The objective of this recent initiative of our City Council is to strengthen the Coruña fishing sector and bet on the quality of the local product, which has a direct impact on the local economy.

In addition, this seal allows customers to know the origin of the fish that is bought in the markets, fishmongers and other shops and restaurants in the city. Since we presented the initiative in December 2021, almost a hundred professionals from the sector have joined it.

The UrbanbyNature program is considered a pioneer at the European level. Could you tell us what is it?

It is a project based on the exchange of knowledge and capacity building that will allow local governments like ours to take advantage of the potential of Nature for sustainable urban development. It is a daunting challenge to be the first European city to take the step of joining this community project and I am sure it will bear fruit.

What is the future of renewable energy in the territory of the municipality and on the Galician coast?

The commitment to renewable energies, both in A Coruña and in the rest of the cities on the planet, cannot turn back. From this City Council we are fully committed to decarbonization and the 2030 Agenda.

An example of this is the Bens Water Treatment Plant facilities, of which the City Council is the majority shareholder. These have a solar power station that makes it a zero-consumption building. In this same place, we also have a biogas station as an alternative to other fuels, in fact, we are pioneers in the injection of gas generated by treating wastewater in the commercial gas network. Our idea is to move towards greater energy efficiency in the different municipal buildings and encourage citizens to use more and more renewable energy.

As for the Galician coast and its role in this matter, it is a reality that the macro offshore wind farms are there. But in any case, we must be very careful with these types of facilities, since we cannot harm other sectors considered essential, such as fishing, and we must guarantee exquisite care for the environment.

Do you have any advice or good practice to share with the mayors of other port cities in Europe?

In A Coruña we are experiencing a very important moment of transformation in relation to our maritime façade. The port lands will be permanently open to the public in the near future.

This will allow the creation of large public spaces and the transfer of traffic to the Outer Port of Punta Langosteira. We are fully committed to this port model and it is necessary to seek synergies and share experiences with other cities in similar situations.

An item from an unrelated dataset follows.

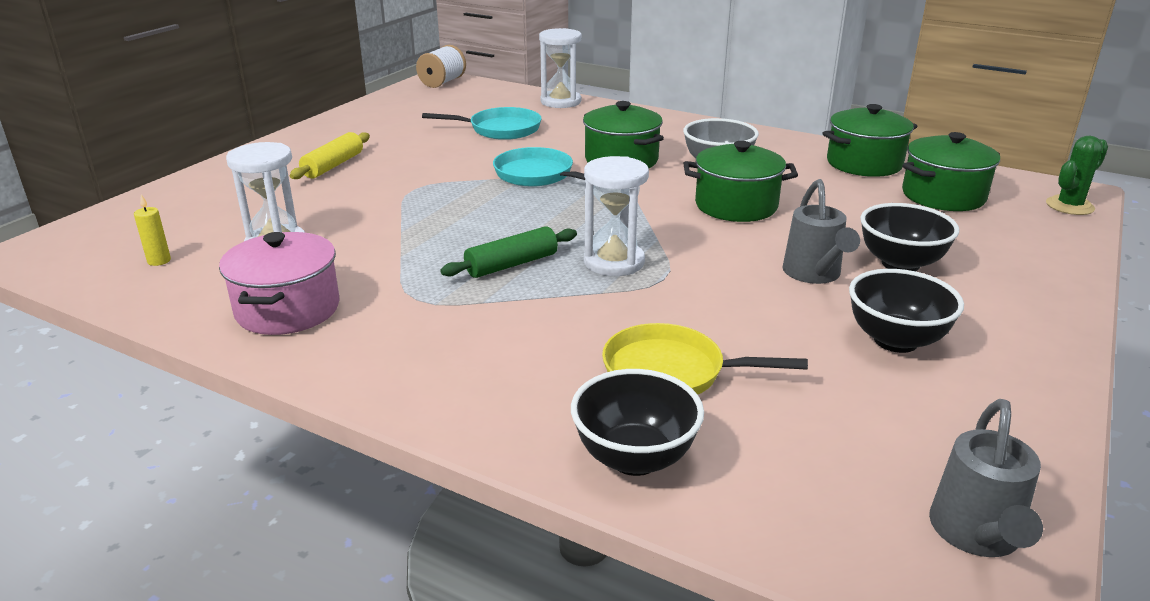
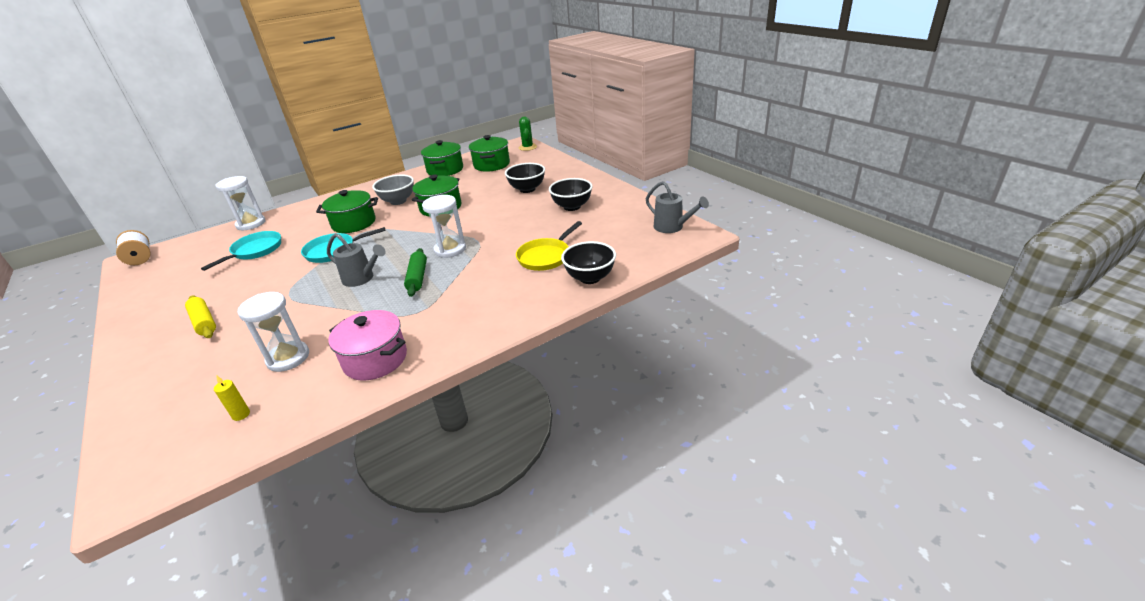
camera: 60 degrees left, 5 degrees up
(814, 274) = (514, 208): grey watering can -> grey watering can (362, 279)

Collaboration between City Councils, both in this and in other matters, is essential to advance a model of a sustainable and friendly city for its inhabitants. A Coruña, like other large European cities, must integrate its old docks into the urban fabric, and in this, we have made decisive progress during the current mandate. Today the people of A Coruña can enter areas of the port that until very recently were closed off.

That is the direction and that is how we will continue, seeking to generate new spaces of great urban quality and recovering access to the sea for citizens.